Orvis Silver Label XT Waders
I was pretty happy with these until the double layer over the knees started filling up with water Michelin Man style while in the river. Inconvenient and potentially dangerous. Looks like it's a design flaw with the drain vents, but I've found out this was common with these. And they weren't cheap. Now they've been back at Orvis for two months awating resolution. Simms, or the cool new Redington CPX's, from now on.

Giro All-Around Helmet
Bought this with my road bike because it was cheap. Fits OK, and even has decent ventilation, but the strap system SUCKS! Won't stay tight, something's seemingly always in the wrong place.

Oh, well -- it can't all be good stuff on the first try!


03 August, 2009

Geometry Problem

Always hated story problems. So, here's one:

If you have Size 12 feet, 180mm crank arms, and 29" wheels, what happens? Significant opportunities for interference. The delightful "RRRrrrrrrrpppp" of shoe contacting front tire. No disastrous results, but I'm definitely aware of pedal position!

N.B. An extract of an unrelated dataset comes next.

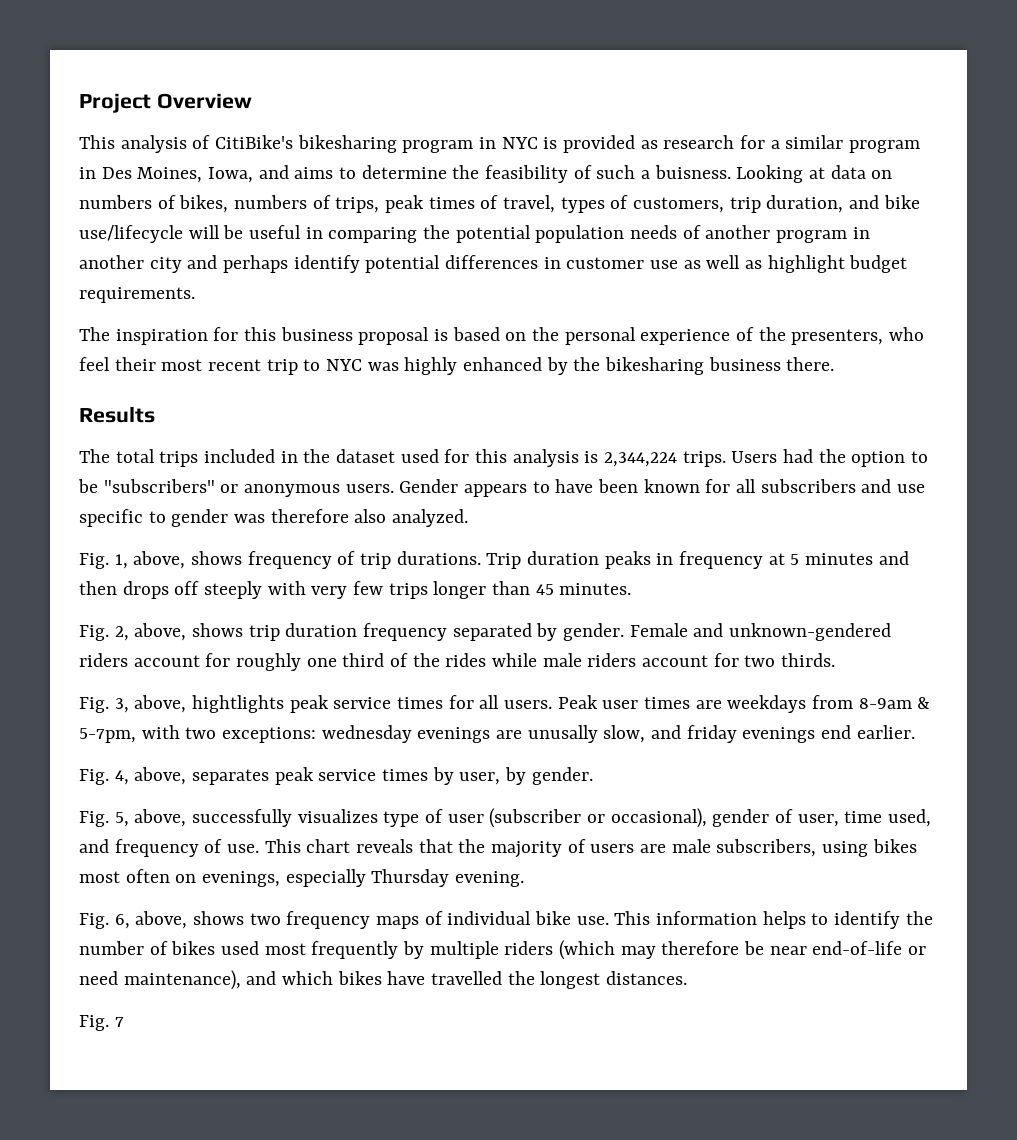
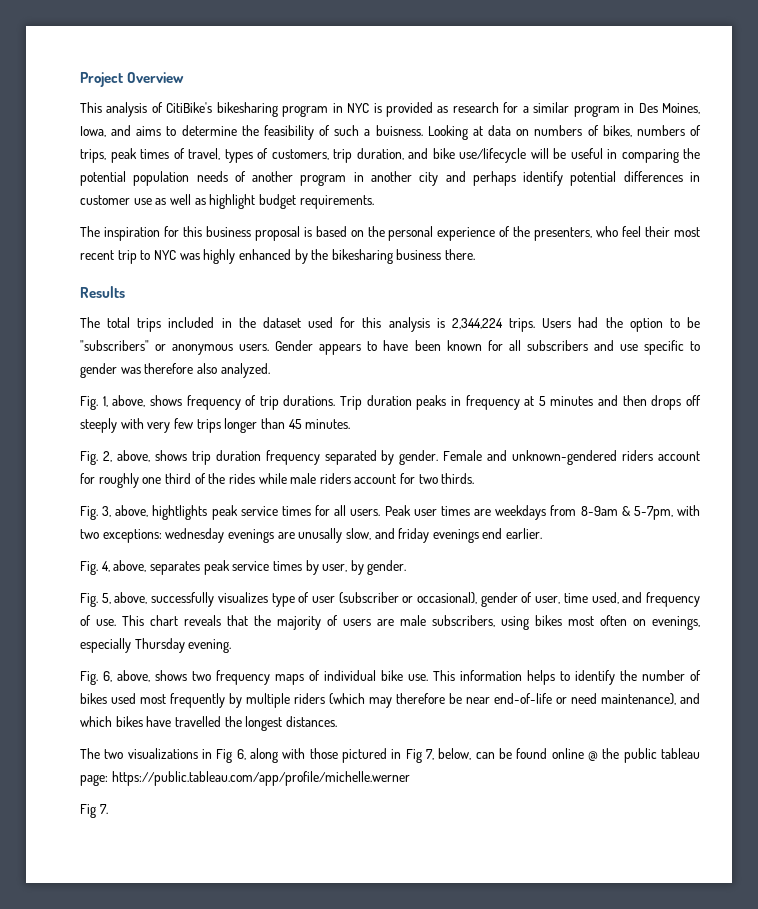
[79,1015,124,1031] Fig. 7 -> [80,748,700,763] [80,771,410,786] [80,804,108,818] The two visualizations in Fig 6, along with those pictured in Fig 7, below, can be found online @ the public tableau page: https://public.tableau.com/app/profile/michelle.werner // Fig 7.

Took an awesome ride yesterday at Island Lake Recreation area in Brighton. Rode the Blue Trail, which turned out to be a bit longer than I thought - 10 miles. But it was great fun to ride! Nice singletrack, moderate hills, and really nice people. When I arrived at the trailhead the parking lot was full of high-tech hardware. Thought it might be crowded, but trails were great -- especially for a nice Sunday afternoon in August.

Single speed is just perfect. Hill coming? Pedal harder. No time planning shifts, considering gears, or getting crossed up. Sort of a Zen thing with a more direct link from trail to rider. Sure, I spin out on fast descents due to low gearing, but that's the price you pay.

One suprise as I'm getting to know this bike. I heard a lot of criticisms of 29ers as feeling like a "big bike". I don't get that at all. Perhaps for a shorter rider that might be true, but my bike is almost trials-like. I can dead stop, balance and maneuver around obstacles.

I will say one thing -- I am SORE today!